-- Extrait à lire --
..............................

Il apparaît donc bien que cette proposition d’autonomie doivent être considérée comme une base tangible de négociation, qui s’inscrit en outre dans la démarche plus générale de régionalisation et de démocratisation du pays évoquée dans la première partie. Car personne ne peut dire aujourd’hui si l’indépendance du Sahara Occidental constituerait une option viable, s’il ne risquerait pas de se transformer en zone grise propice à tous les trafics, à la prolifération du terrorisme et in fine à la déstabilisation de la région. Certains, comme le porte-parole du Département d’État américain en 2008 ont même été jusqu’à considérer qu’un État Sahraoui indépendant ne pouvait être considéré comme une « une option réaliste »16, ni « un objectif accessible », pour reprendre la formule de l’ancien représentant spécial du Secrétaire Général de l’ONU pour le Sahara Occidental, Peter van Walsum17. Il est en tout cas certain que la sécurité de la zone ne peut admettre un « failed » state, surtout si ce dernier sert de nouvel alibi pour renforcer les crispations et le maintien sous tutelle des sociétés maghrébines.

..............................

-- Données --

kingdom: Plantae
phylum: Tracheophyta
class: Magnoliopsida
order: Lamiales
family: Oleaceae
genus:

..............................

-- Votre tâche --
Relevez, dans l'extrait sur le Sahara occidental, tout ce à quoi la zone grise évoquée serait propice.

-- Exercice corrigé --
- tous les trafics
- la prolifération du terrorisme
- la déstabilisation de la région